DATA TO EXAMINE:
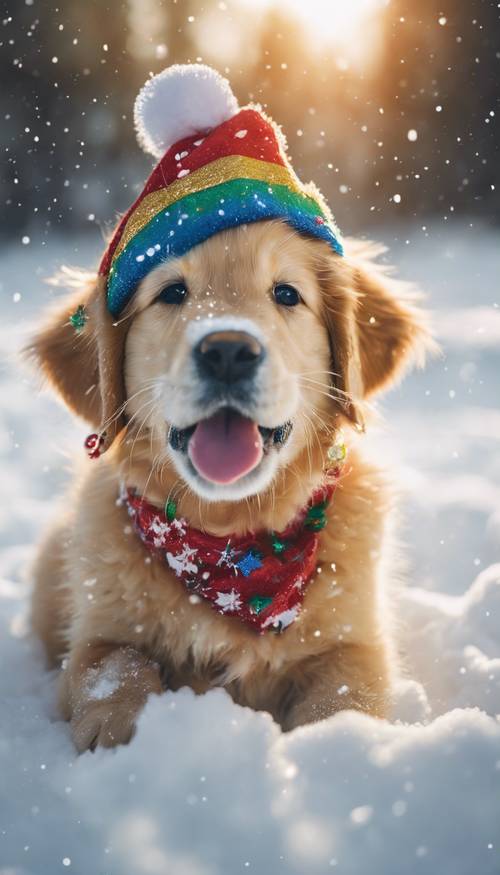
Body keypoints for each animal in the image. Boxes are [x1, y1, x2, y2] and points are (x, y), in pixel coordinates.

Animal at [26, 68, 430, 752]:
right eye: (172, 293)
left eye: (287, 294)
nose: (228, 351)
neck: (232, 544)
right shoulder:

TASK ITEM: Strip the images and reproduce the remaining records precisely.

RESPONSE TO THIS EXERCISE:
Body keypoints for each animal in the image. Boxes are [x1, y1, x2, y2] and points are (x, y), in pixel coordinates.

Animal at [26, 68, 430, 752]:
right eye: (172, 293)
left eye: (287, 294)
nose: (228, 351)
neck: (232, 544)
right shoulder:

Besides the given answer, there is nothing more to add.